What is Electrogravity Physics?
An accessible introduction to one of the most intriguing frontiers in physics — the study of interactions between electromagnetic and gravitational forces.
The Core Idea
Electrogravity physics explores the possibility that electric fields can influence gravitational effects. At its heart is the observation that certain electrical configurations — particularly asymmetric capacitors charged to high voltages — appear to produce a thrust or movement that isn't fully explained by conventional aerodynamics alone.
While mainstream physics attributes most of these effects to ionic wind (charged air molecules creating thrust), researchers in this field investigate whether there may be additional, subtler forces at work — forces that could reveal deeper connections between electromagnetism and gravity.
The Biefeld-Brown Effect
The cornerstone of electrogravity research is the Biefeld-Brown effect, first observed in the 1920s by Thomas Townsend Brown.
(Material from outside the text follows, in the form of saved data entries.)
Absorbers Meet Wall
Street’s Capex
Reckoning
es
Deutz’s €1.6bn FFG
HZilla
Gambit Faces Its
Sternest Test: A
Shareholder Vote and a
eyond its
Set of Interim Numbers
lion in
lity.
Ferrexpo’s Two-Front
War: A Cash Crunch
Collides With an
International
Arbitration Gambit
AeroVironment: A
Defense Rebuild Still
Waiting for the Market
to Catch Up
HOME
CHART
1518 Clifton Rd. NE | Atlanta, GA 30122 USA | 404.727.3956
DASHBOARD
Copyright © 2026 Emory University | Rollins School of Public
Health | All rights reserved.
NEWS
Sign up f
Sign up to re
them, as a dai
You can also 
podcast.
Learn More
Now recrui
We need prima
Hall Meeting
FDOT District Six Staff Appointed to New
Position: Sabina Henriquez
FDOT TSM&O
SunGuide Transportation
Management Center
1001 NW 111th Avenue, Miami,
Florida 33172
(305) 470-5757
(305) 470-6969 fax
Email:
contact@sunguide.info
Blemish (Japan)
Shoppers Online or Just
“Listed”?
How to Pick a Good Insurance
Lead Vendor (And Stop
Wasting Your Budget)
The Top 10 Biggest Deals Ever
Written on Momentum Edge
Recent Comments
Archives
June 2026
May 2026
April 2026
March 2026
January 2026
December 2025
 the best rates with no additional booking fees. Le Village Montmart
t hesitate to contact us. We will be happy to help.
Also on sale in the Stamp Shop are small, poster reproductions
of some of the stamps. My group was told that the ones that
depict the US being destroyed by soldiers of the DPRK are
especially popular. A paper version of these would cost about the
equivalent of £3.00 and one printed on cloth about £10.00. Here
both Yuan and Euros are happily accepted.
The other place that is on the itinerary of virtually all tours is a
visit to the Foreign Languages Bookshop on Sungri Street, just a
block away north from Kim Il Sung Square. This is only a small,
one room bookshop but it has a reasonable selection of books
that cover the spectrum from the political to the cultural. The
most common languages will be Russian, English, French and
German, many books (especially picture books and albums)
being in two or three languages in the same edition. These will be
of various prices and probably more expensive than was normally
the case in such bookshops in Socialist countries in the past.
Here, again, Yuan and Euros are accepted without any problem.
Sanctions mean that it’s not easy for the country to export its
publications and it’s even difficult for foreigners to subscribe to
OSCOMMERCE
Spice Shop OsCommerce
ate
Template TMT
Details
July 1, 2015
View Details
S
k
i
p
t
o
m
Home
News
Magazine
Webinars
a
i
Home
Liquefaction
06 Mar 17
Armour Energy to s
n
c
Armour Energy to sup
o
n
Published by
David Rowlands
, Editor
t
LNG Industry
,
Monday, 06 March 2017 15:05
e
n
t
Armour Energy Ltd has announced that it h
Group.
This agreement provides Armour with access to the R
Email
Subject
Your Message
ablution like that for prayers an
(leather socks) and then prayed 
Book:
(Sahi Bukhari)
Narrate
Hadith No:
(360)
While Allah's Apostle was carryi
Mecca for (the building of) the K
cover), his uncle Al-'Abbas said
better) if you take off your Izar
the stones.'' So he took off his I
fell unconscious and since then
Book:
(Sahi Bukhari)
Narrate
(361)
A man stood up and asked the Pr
When an asymmetric capacitor (two electrodes of different sizes separated by a dielectric) is charged with high voltage, it moves toward its smaller, positive electrode.
This effect has been replicated thousands of times by experimenters worldwide. The scientific debate centers not on whether the effect exists, but on what causes it. Understanding this mechanism remains one of the field's central challenges.
A Brief History
Thomas Townsend Brown discovers that asymmetric capacitors move when charged with high voltage, later known as the Biefeld-Brown effect.
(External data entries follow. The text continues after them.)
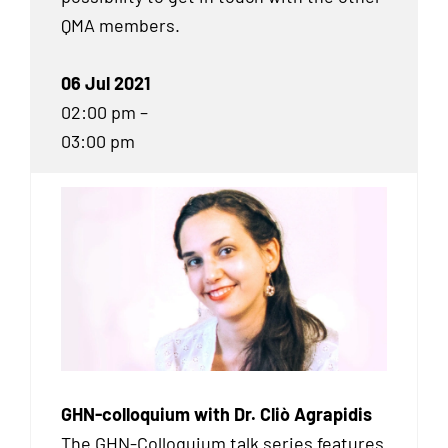
QMA
members.
06 Jul 2021
02:00 pm –
03:00 pm
GHN-colloquium with Dr. Cliò Agrapidis
The GHN-Colloquium talk series features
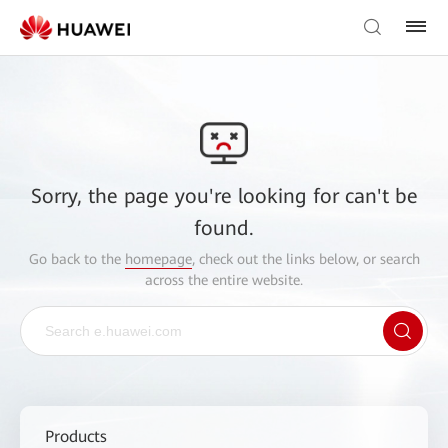
Sorry, the page you're looking for can't be
found.
Go back to the
homepage
, check out the links below, or search
across the entire website.
Products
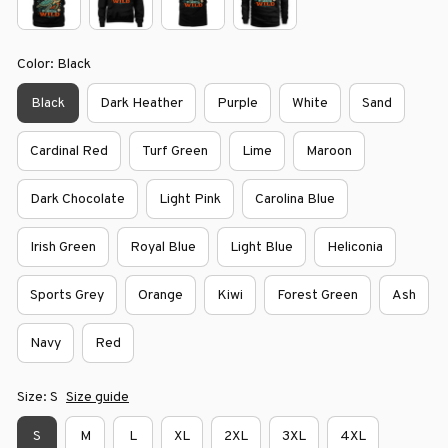
Color: Black
Black
Dark Heather
Purple
White
Sand
Cardinal Red
Turf Green
Lime
Maroon
Dark Chocolate
Light Pink
Carolina Blue
Irish Green
Royal Blue
Light Blue
Heliconia
Sports Grey
Orange
Kiwi
Forest Green
Ash
Navy
Red
Size: S
Size guide
S
M
L
XL
2XL
3XL
4XL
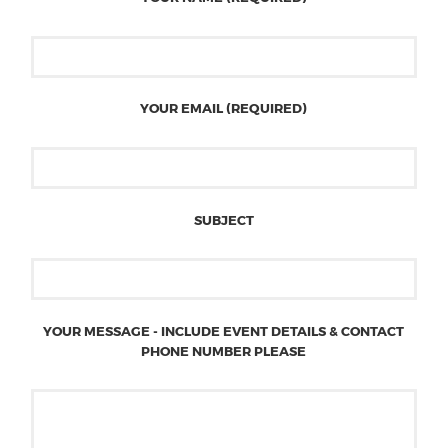
YOUR EMAIL (REQUIRED)
SUBJECT
YOUR MESSAGE - INCLUDE EVENT DETAILS & CONTACT
PHONE NUMBER PLEASE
Electrogravitics research gains interest from aerospace companies. Reports circulate about propulsion applications.
Research continues in smaller labs and universities. Debate intensifies over the mechanism: ionic wind vs. novel force.
Modern experiments with improved vacuum chambers and measurement techniques reignite interest in the field.
Key Figures
Thomas Townsend Brown (1905–1985)
The pioneering inventor who first observed and documented the Biefeld-Brown effect. Brown spent decades researching electrogravitic propulsion and believed his discoveries could revolutionize transportation.
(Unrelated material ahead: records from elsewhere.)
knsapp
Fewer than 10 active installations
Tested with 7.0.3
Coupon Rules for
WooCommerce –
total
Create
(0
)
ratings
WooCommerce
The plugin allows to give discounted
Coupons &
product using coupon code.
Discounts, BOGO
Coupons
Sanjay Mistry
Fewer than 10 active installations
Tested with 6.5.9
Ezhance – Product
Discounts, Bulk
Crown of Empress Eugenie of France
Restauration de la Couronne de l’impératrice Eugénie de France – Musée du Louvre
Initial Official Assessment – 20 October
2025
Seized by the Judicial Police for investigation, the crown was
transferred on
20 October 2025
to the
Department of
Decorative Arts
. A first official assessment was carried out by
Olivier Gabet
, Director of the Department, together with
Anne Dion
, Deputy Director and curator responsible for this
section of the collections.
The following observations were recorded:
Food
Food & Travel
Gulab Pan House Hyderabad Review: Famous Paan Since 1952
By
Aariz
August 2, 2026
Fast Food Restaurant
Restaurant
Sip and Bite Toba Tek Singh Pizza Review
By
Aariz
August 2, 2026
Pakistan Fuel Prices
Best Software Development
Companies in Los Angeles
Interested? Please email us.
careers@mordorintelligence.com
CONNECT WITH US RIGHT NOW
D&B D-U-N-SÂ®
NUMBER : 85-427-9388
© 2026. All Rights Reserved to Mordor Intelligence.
Dr. Paul Alfred Biefeld (1867–1943)
A professor of physics and astronomy who served as Brown's mentor. The effect bears his name alongside Brown's in recognition of his academic guidance.
Why Does It Matter?
The search for connections between electromagnetism and gravity is not just an academic exercise. If such connections exist, they could have profound implications for propulsion technology, energy systems, and our fundamental understanding of physics.
Even within conventional physics, the quest to unify all fundamental forces — gravity, electromagnetism, and the strong and weak nuclear forces — remains one of the greatest challenges in modern science. Electrogravity research contributes to this broader conversation.
This website aims to present these ideas in an accessible, balanced way — encouraging curiosity while respecting the rigor that real science demands.